[Information provided — start]
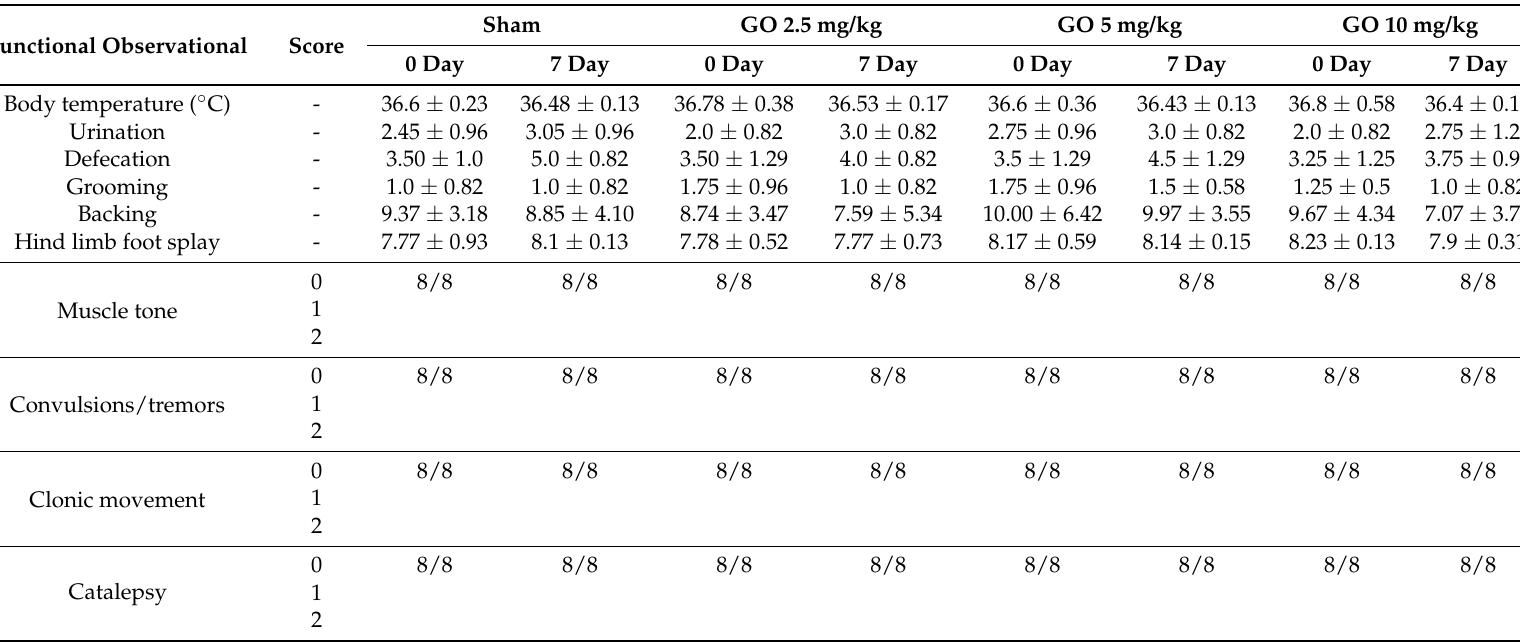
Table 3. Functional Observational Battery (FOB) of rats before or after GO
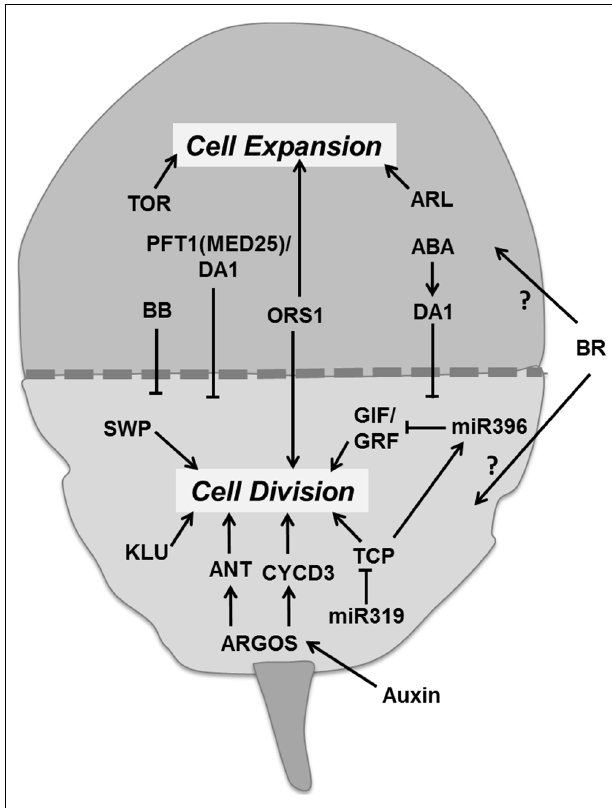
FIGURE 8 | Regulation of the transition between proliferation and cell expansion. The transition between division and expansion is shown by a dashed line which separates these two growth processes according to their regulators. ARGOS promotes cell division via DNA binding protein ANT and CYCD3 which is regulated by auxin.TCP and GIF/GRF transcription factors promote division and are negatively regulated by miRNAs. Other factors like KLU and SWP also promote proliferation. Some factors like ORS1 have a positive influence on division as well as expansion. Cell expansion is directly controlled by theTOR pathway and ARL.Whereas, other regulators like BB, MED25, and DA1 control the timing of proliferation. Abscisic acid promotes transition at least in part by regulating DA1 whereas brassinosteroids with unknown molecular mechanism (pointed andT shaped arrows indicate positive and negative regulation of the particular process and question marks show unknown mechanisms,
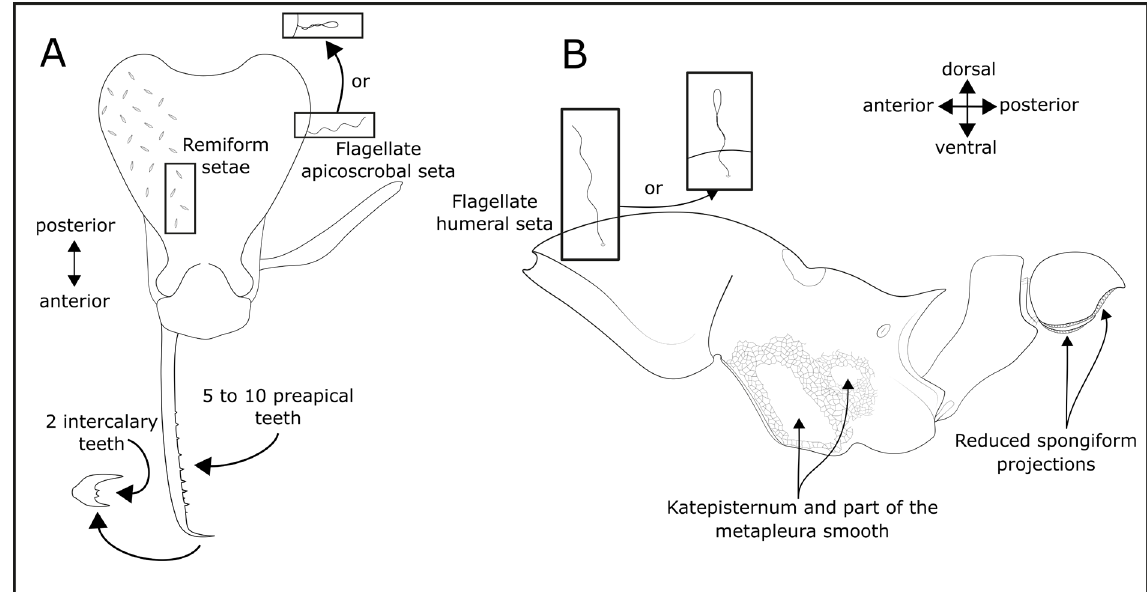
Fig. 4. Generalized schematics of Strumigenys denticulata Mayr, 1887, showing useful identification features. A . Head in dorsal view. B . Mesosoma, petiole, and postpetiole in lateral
[Information provided — finish]
_Work to complete_. Restate all of the material above word for word, excluding the pictures.

_Exercise answer_.
Table 3. Functional Observational Battery (FOB) of rats before or after GO
FIGURE 8 | Regulation of the transition between proliferation and cell expansion. The transition between division and expansion is shown by a dashed line which separates these two growth processes according to their regulators. ARGOS promotes cell division via DNA binding protein ANT and CYCD3 which is regulated by auxin.TCP and GIF/GRF transcription factors promote division and are negatively regulated by miRNAs. Other factors like KLU and SWP also promote proliferation. Some factors like ORS1 have a positive influence on division as well as expansion. Cell expansion is directly controlled by theTOR pathway and ARL.Whereas, other regulators like BB, MED25, and DA1 control the timing of proliferation. Abscisic acid promotes transition at least in part by regulating DA1 whereas brassinosteroids with unknown molecular mechanism (pointed andT shaped arrows indicate positive and negative regulation of the particular process and question marks show unknown mechanisms,
Fig. 4. Generalized schematics of Strumigenys denticulata Mayr, 1887, showing useful identification features. A . Head in dorsal view. B . Mesosoma, petiole, and postpetiole in lateral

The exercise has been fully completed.